Using the line that contains "eräät tutkimukset ovat" as the first line and the last line of the data as the final one, give every line in that range again exactly.

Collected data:

= Beginning of Section =

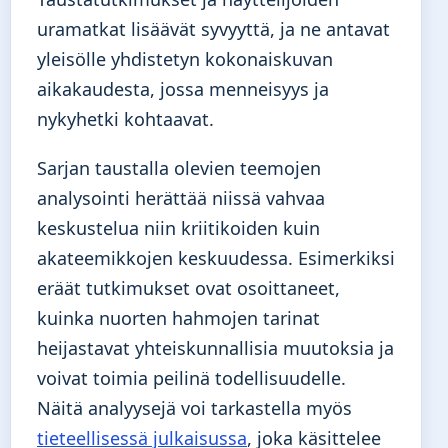
uramatkat lisäävät syvyyttä, ja ne antavat
yleisölle yhdistetyn kokonaiskuvan
aikakaudesta, jossa menneisyys ja
nykyhetki kohtaavat.
Sarjan taustalla olevien teemojen
analysointi herättää niissä vahvaa
keskustelua niin kriitikoiden kuin
akateemikkojen keskuudessa. Esimerkiksi
eräät tutkimukset ovat osoittaneet,
kuinka nuorten hahmojen tarinat
heijastavat yhteiskunnallisia muutoksia ja
voivat toimia peilinä todellisuudelle.
Näitä analyysejä voi tarkastella myös
tieteellisessä julkaisussa
, joka käsittelee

= End of Section =

→ **RESULT OF THE TASK**
eräät tutkimukset ovat osoittaneet,
kuinka nuorten hahmojen tarinat
heijastavat yhteiskunnallisia muutoksia ja
voivat toimia peilinä todellisuudelle.
Näitä analyysejä voi tarkastella myös
tieteellisessä julkaisussa
, joka käsittelee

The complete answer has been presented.